Activity list -
[a] In the outage thread, which services are named as the exceptions to "Most everything was up"?
[b] Echo the outage thread, starting with "Where did you" and going on through "the incident report.".
[c] Do these statements agree with the outage thread? Answer yes or no for each, and quote the words that decide it. (i) Workers KV is being moved to more resilient infrastructure for its central store. (ii) The thread calls the event a widespread GCP outage. (iii) IAM services appear in the list of affected services in the incident report.

Extracted text -
# # # # #
> Workers KV is in the process of being transitioned to significantly more resilient infrastructure for its central store: regrettably, we had a gap in coverage which was exposed during this incident.
I heard that it was a "mandatory dependency" to mitigate "insider risk" or something. There's no way it's going anywhere. Odds are they'll just enforce even slower rollouts "to catch things early".
Where did you see this information? Was it on a social media channel? I do see the IAM services in the list of affected services in the incident report.
The comment was self explanatory, and no, it wasn't a widespread GCP outage. Most everything was up except for GCS and firebase, and later on identity stuff started causing cascading issues but not when this was posted.
# # # # #
Information shown -

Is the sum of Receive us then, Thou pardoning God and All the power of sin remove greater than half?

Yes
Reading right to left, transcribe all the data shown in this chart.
# # # # #
Answers to each task -
[a] GCS and firebase.

[b]
Where did you see this information? Was it on a social media channel? I do see the IAM services in the list of affected services in the incident report.

[c]
(i) Yes: "Workers KV is in the process of being transitioned to significantly more resilient infrastructure for its central store"
(ii) No: "no, it wasn't a widespread GCP outage"
(iii) Yes: "I do see the IAM services in the list of affected services in the incident report."